Tengo que reconocer que tienen algo de hipnótico sus advenimientos televisivos. Ese ceñito fruncido, ese gesto afectado, el tono didáctico. Es fascinante verla echar balones fuera, decir sin sonrojo “hicimos lo que nos dijeron las autoridades” cuando le preguntan por las manifestaciones del 8M, olvidando que “las autoridades”, ahora, son ellos, que ahora tienen responsabilidades. Me enternece, casi, el esfuerzo que pone en el desdoblamiento léxico, tan necesario y determinante en la lucha contra la violencia de género en este puñetero instante. El empeño por arrastrar algo, lo suficientemente grave por sí mismo, hacia su terreno, para que no nos demos cuenta (malas noticias, ya lo hemos hecho) de lo innecesario de su labor en estos momentos.

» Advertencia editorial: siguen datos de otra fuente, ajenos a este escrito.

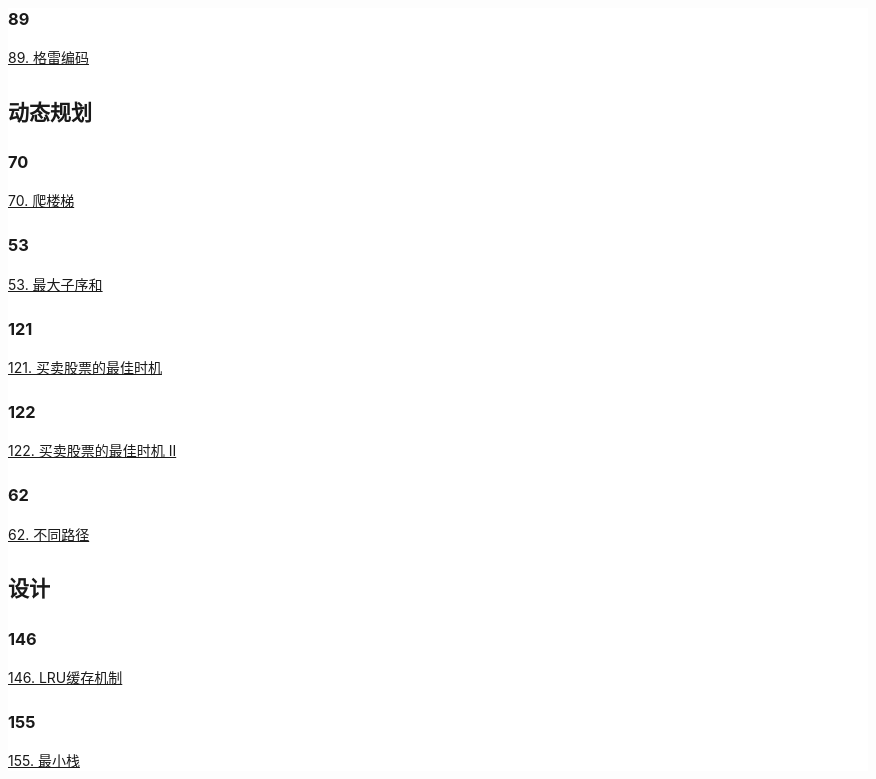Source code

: ### 89
[89. 格雷编码](https://leetcode-cn.com/problems/gray-code/)

## 动态规划
### 70
[70. 爬楼梯](https://leetcode-cn.com/problems/climbing-stairs/)

### 53
[53. 最大子序和](https://leetcode-cn.com/problems/maximum-subarray/)

### 121
[121. 买卖股票的最佳时机](https://leetcode-cn.com/problems/best-time-to-buy-and-sell-stock/)

### 122
[122. 买卖股票的最佳时机 II](https://leetcode-cn.com/problems/best-time-to-buy-and-sell-stock-ii/)

### 62
[62. 不同路径](https://leetcode-cn.com/problems/unique-paths/)

## 设计 
### 146
[146. LRU缓存机制](https://leetcode-cn.com/problems/lru-cache/)

### 155
[155. 最小栈](https://leetcode-cn.com/problems/min-stack/)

Me dan ganas de abrazarla cuando se le olvida que es ministra (se le nota en la mirada) y se comporta como la activista universitaria que es, cuando hace oposición a la oposición porque se le olvida que es la oposición la que hace oposición al gobierno. Es más, es capaz de hacer oposición al gobierno siendo parte del gobierno. Como Sor María Jesús de Ágreda, Irene Montero tiene el don de la bilocación. Puede estar en misa y repicando. Ser ninfómana y romántica.

¿De verdad es tan difícil reconocer que se equivocaron, que con la información que tenían desde hacía días lo más recomendable, lo más responsable, habría sido suspender la manifestación del día 8? Ni siquiera es que pidamos que admita que no quería renunciar a su baño de masas, a su fiesta grande, a su beso en la frente brutalista. ¿Qué más da lo que hicieran los otros? Es que si yo me pongo nerviosa, no quiero ni imaginar cómo estará su madre. Me la imagino gritándole a la tele un muy español “¿Y si los demás se tiran por un puente tú también te tiras?”, eso tan de madre, mientras la niña repite como un lorito, una vez tras otra delante de toda España, que ese fin de semana mucha gente fue a eventos deportivos y culturales. Me imagino a esa pobre mujer metiendo la cabeza detrás de un cojín, muerta de vergüenza, cuando la niña dice sin rubor que criticar la no suspensión de esa manifestación es atacar a las mujeres.

Porque, ojo, criticar cualquier cosa que haga la niña Montero, asintomática e irresponsable, es machismo. Cualquier objeción a su gestión es un ataque a las mujeres. Un complot juedomasónico, una confabulación interestelar, la ultraderecha intrigando a todo lo que da la máquina.

Vuelvo a lo de su bilocación existencial: pedir unidad y no hacer partidismo mientras te dedicas a culpar y señalar, a separar y hacer partidismo. Vaya tela.

La culpa es nuestra, reconozcámoslo. Que le estamos pidiendo más de lo que nos puede dar. Irene Montero, como diría Mecano, es un cuadro de bifrontismo que solo da una faz. Y nosotros aquí, pidiendo tridimensionalidad.

Seamos realistas. A la niña Montero, a estas alturas de la película, ya ni siquiera deberíamos pedirle responsabilidad, rigor o eficacia. Ya solo le deberíamos pedir, rogar en realidad, que no entorpezca. Por lo que más quiera.